Excerpt:
════════
Bowen was outstanding: his delivery of the Evangelist’s narrative struck the ideal balance of clarity, dramatic flow and tenderness.
Rian Evans, The Guardian

Acclaimed for the clarity and beauty of his singing and dynamic stage presence, British tenor Gwilym Bowen performs internationally with orchestras and ensembles of the highest calibre. Frequently described by reviewers as the “stand-out performance” (Independent, Guardian, Limelight Magazine) he is also a “Mozart tenor to the life and a little bit more” (Arts Desk) and celebrated for his interpretations of the J.S. Bach Passions “the most immersed I’ve seen an Evangelist in the drama” (bachtrack).

Biography —

Acclaimed for the clarity and beauty of his singing and dynamic stage presence, British tenor Gwilym Bowen performs internationally with orchestras and ensembles of the highest calibre. The years 2020-21 being somewhat disrupted, his most recent engagements include James MacMillan’s All the Hills and Vales Along at the Edinburgh Festival; Dussek’s Messe Solemnelle with the Academy of Ancient Music; a Purcell programme, ‘Gabriel – An Entertainment with Trumpet’ with The English Concert, Alison Balsom and Harry Bicket at Barbican, Messiah with the Royal Liverpool Philharmonic Orchestra and Queensland Symphony Orchestra conducted by Stephen Layton and Bach’s Christmas Oratorio with the Oslo Philharmonic under François Leleux.

With repertoire ranging from the Baroque to the contemporary, with a specialist interest in Bach, Monteverdi and Handel his operatic highlights include Valletto L’incoronazione di Poppea for Angers-Nantes Opéra; Eurimaco/Giove Il ritorno d’Ulisse in Patria at The Grange Festival; Damon Acis and Galatea and multiple roles in Poppea and Ulisse with Academy of Ancient Music at the Barbican, the Ateneul Roman in Bucharest and Scuola Grande di San Rocco in Venice; Sylph in Rameau Zaïs with the Orchestra of the Age of Enlightenment at Queen Elizabeth Hall and Father in Hasse’s Piramo e Tisbe with The Mozartists. Opera roles have also included Tom Rakewell The Rake’s Progress and Pelléas Pelléas et Mélisande; forthcoming engagements include debuts at Opera de Lille, L’atelier lyrique de Tourcoing and Opéra de Montréal, and a return to The Grange Festival as Snout A Midsummer Night’s Dream.
════════
Raw data:
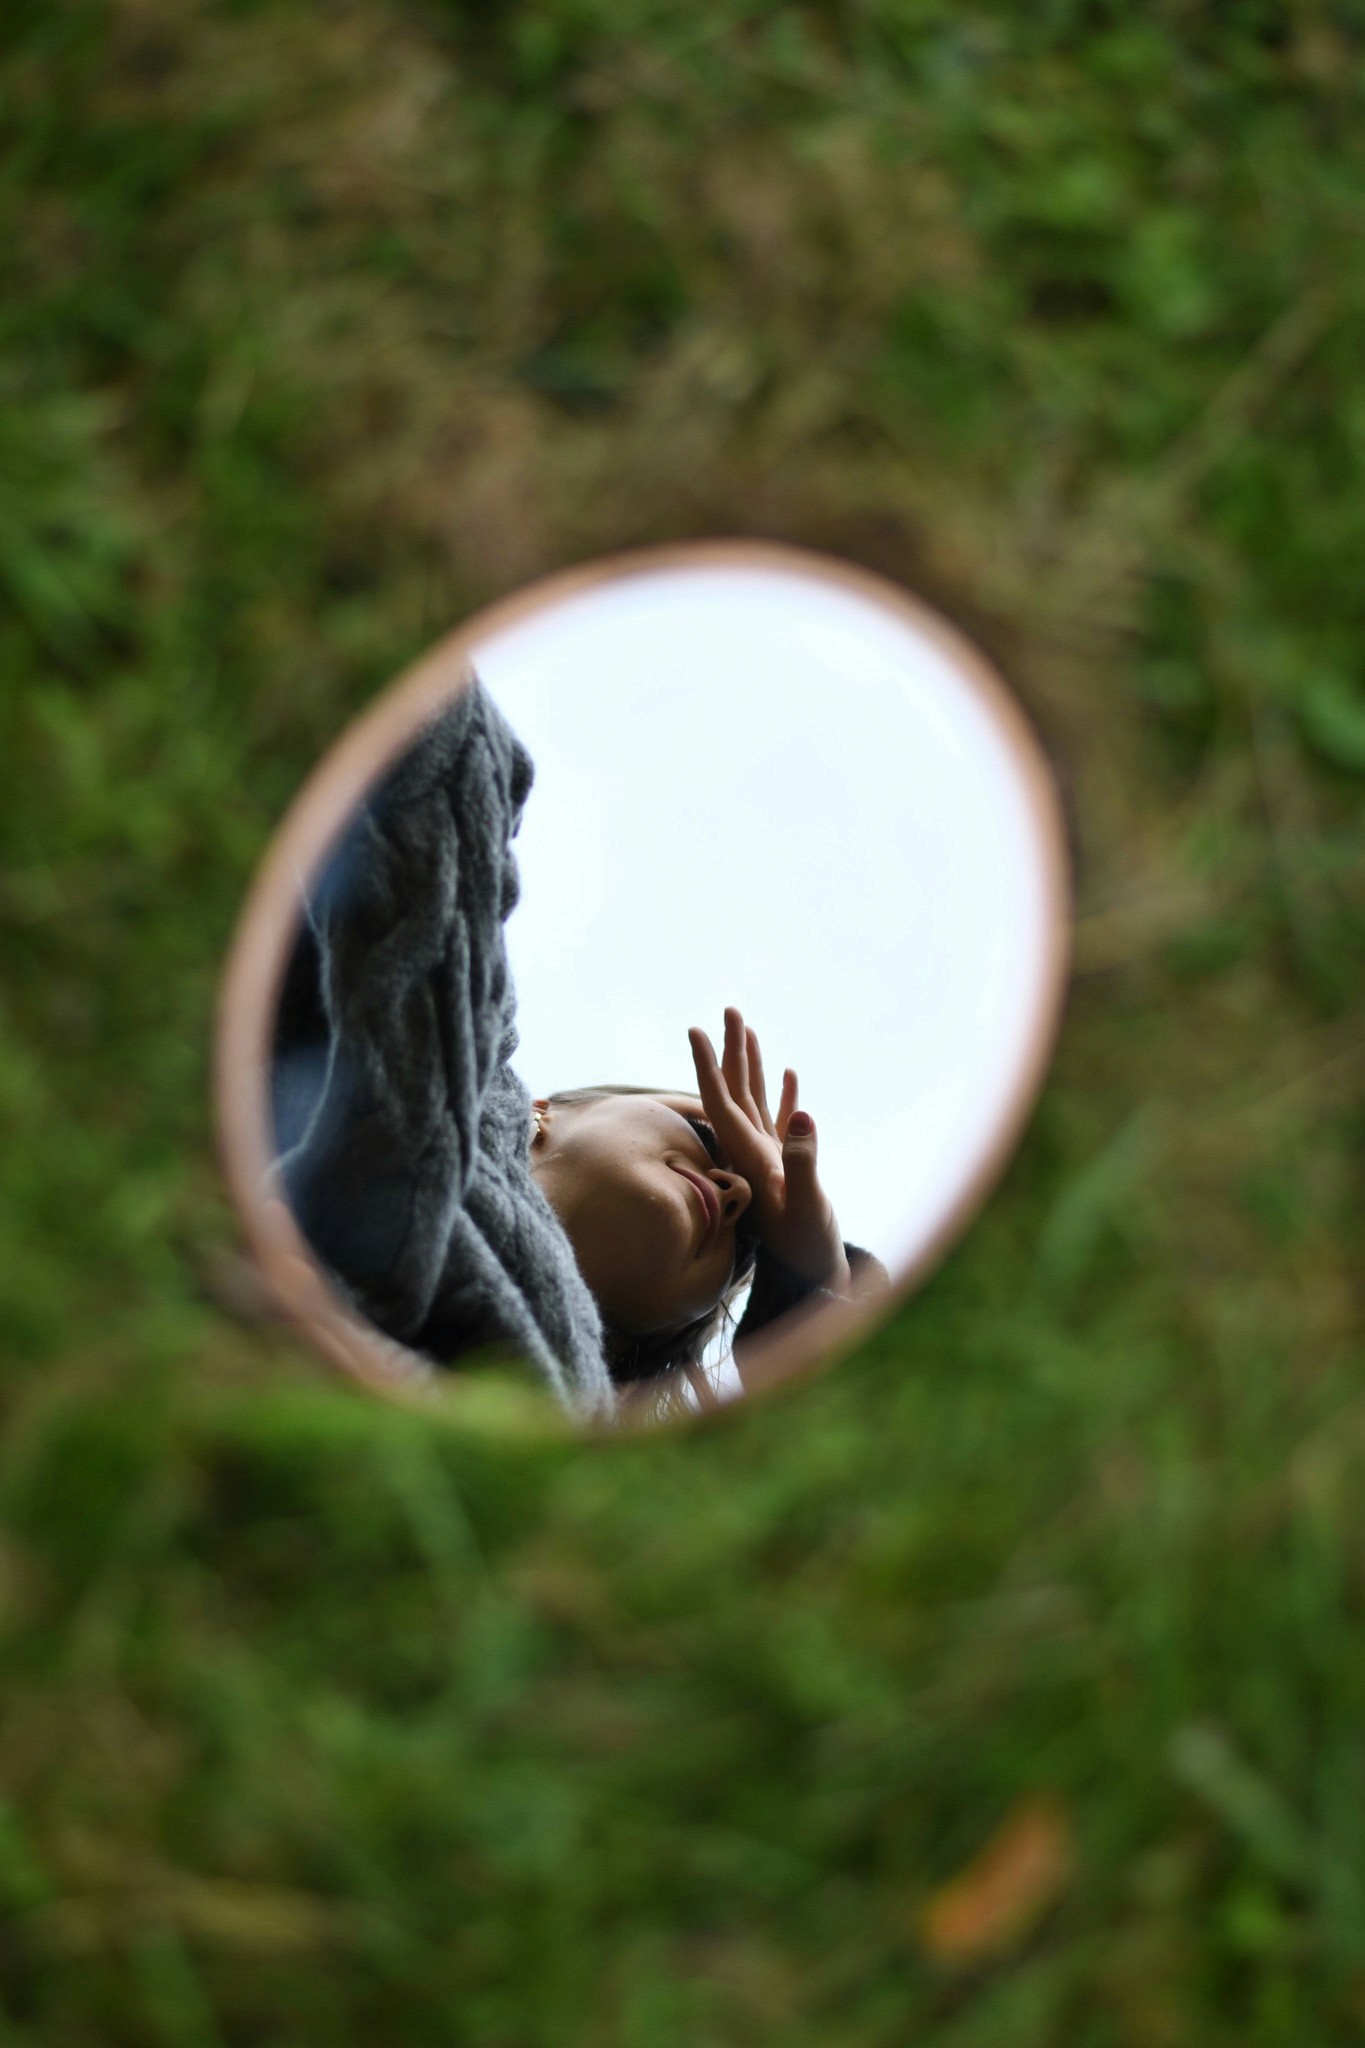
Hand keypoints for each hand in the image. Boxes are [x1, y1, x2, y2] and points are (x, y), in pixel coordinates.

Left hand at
════════
Problem set:
1. Print the Gwilym Bowen biography from "With repertoire ranging" down to "Midsummer Night’s Dream.".
2. In the Gwilym Bowen biography, which orchestra did he perform Bach's Christmas Oratorio with under François Leleux?
3. Resume the Gwilym Bowen biography where it ends.

Results:
1.
With repertoire ranging from the Baroque to the contemporary, with a specialist interest in Bach, Monteverdi and Handel his operatic highlights include Valletto L’incoronazione di Poppea for Angers-Nantes Opéra; Eurimaco/Giove Il ritorno d’Ulisse in Patria at The Grange Festival; Damon Acis and Galatea and multiple roles in Poppea and Ulisse with Academy of Ancient Music at the Barbican, the Ateneul Roman in Bucharest and Scuola Grande di San Rocco in Venice; Sylph in Rameau Zaïs with the Orchestra of the Age of Enlightenment at Queen Elizabeth Hall and Father in Hasse’s Piramo e Tisbe with The Mozartists. Opera roles have also included Tom Rakewell The Rake’s Progress and Pelléas Pelléas et Mélisande; forthcoming engagements include debuts at Opera de Lille, L’atelier lyrique de Tourcoing and Opéra de Montréal, and a return to The Grange Festival as Snout A Midsummer Night’s Dream.

2. The Oslo Philharmonic.

3.
In concert, Gwilym has sung Evangelist in the St John Passion with John Butt and BBC National Orchestra of Wales, and the St Matthew Passion for De Nederlandse Bachvereniging and Auckland Philharmonia, Bach cantatas with Masaaki Suzuki at Lincoln Center; Monteverdi and Schütz with the Dunedin Consort; Christmas Oratorio across Australia with Richard Tognetti and the Australian Chamber Orchestra, and with the Orchestra of the Age of Enlightenment; Das Lied von der Erde with the City of London Sinfonia; Ernst Wilhelm Wolf’s Passionsoratorium with Die Kölner Akademie;  Messiah with the Seattle Symphony Orchestra, West Australian Symphony Orchestra, Adelaide Symphony Orchestra, Hanover Band and the City of Birmingham Symphony Orchestra; and Bach Mass in B Minor with the OAE at St John’s, Smith Square. His recordings include the St John Passion arias with De Nederlandse Bachvereniging and in a world-first Welsh language translation, Mass in B Minor with the Choir of Trinity College, Cambridge and OAE for Hyperion, Petrus in Handel’s Brockes-passion with AAM and Concerto Copenhagen, and the world premiere recording of Dussek’s Messe solemnelle.

Born in Hereford, Gwilym was a choral scholar at Trinity College, Cambridge, graduating with double-First class honours in Music, before studying at the Royal Academy of Music.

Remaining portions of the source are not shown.